The Budget Committee presented a $760,153 budget on May 11 that called for an 82-cent property tax rate, an increase of 9 cents over last year.
That increase would mean the owner of a $134,000 home would pay $440 in town taxes, or $49 more than last year.
"I'm reluctant to raise the tax rate to 82 cents," Helt said. "I'm hoping to [hold] the tax rate to 78 cents."
A 78-cent rate would mean $418 in town property taxes for the $134,000 house.
While Town Clerk/Treasurer Vince Diffenbaugh also hopes to cut the proposed rate, he pointed out that services cost.
"Mayor Helt has said that people have told him they want to continue with the trash collection and police protection," Diffenbaugh said. "If they want to continue that, those people have to be paid."
The first department report at the workshop brought bad news.
"We have no problem with the salary, but the trucks and equipment are getting old and wearing out," said Randy Hughes, sanitation supervisor.
One trash truck has required hundreds of dollars in repairs in recent months.
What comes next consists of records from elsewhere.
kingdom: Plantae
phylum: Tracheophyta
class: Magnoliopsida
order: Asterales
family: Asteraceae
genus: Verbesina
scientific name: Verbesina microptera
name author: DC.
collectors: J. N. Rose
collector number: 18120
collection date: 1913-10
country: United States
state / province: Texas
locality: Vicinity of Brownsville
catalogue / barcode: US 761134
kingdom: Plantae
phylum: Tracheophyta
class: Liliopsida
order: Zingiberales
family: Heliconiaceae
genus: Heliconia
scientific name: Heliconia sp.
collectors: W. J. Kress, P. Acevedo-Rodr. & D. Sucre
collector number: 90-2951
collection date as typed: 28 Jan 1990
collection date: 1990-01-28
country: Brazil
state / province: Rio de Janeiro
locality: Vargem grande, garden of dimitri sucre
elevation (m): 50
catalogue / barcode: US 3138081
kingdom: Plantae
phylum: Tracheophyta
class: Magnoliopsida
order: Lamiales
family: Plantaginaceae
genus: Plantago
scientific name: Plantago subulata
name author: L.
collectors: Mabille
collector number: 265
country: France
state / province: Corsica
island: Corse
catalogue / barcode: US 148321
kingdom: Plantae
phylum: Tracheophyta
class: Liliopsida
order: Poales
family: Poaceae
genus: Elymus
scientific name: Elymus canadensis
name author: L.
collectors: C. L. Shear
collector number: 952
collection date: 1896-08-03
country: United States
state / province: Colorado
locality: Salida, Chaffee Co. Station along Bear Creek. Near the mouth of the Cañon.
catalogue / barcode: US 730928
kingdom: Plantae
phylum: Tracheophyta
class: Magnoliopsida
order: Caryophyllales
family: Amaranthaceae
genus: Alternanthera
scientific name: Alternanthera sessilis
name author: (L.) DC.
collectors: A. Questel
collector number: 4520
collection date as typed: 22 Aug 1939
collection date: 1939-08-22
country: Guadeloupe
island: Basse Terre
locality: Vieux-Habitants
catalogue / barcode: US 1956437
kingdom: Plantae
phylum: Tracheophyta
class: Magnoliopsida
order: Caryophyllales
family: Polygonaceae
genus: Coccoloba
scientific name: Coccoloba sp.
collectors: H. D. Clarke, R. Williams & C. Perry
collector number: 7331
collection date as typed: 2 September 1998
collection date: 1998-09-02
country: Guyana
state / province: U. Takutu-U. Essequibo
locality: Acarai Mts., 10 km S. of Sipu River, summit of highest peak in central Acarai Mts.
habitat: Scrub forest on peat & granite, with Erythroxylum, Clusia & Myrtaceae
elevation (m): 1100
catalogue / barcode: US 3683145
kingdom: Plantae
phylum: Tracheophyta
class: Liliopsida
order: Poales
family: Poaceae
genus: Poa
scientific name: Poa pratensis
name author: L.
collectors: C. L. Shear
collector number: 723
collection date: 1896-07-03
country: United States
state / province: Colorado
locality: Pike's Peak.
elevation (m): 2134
A dump truck was wrecked in a snowstorm last January.
After some discussion, it was decided to give the Sanitation and Public Works departments an additional $7,000 in maintenance money from the $13,387 in insurance on the wrecked dump truck.
The Parks and Recreation Department also needed some new equipment, but Will Gabeler, supervisor, suggested an increase in park pavilion rental fees to cover maintenance costs.
Helt agreed to raise the fees from $15 to $25 and to increase the fee for alcohol permits to $50.
"Alcohol permits should be raised because that involves police protection," Police Chief Wallace Mitchell said.
The council looked at the remainder of the budget on a line-by-line basis to whittle down the tax rate.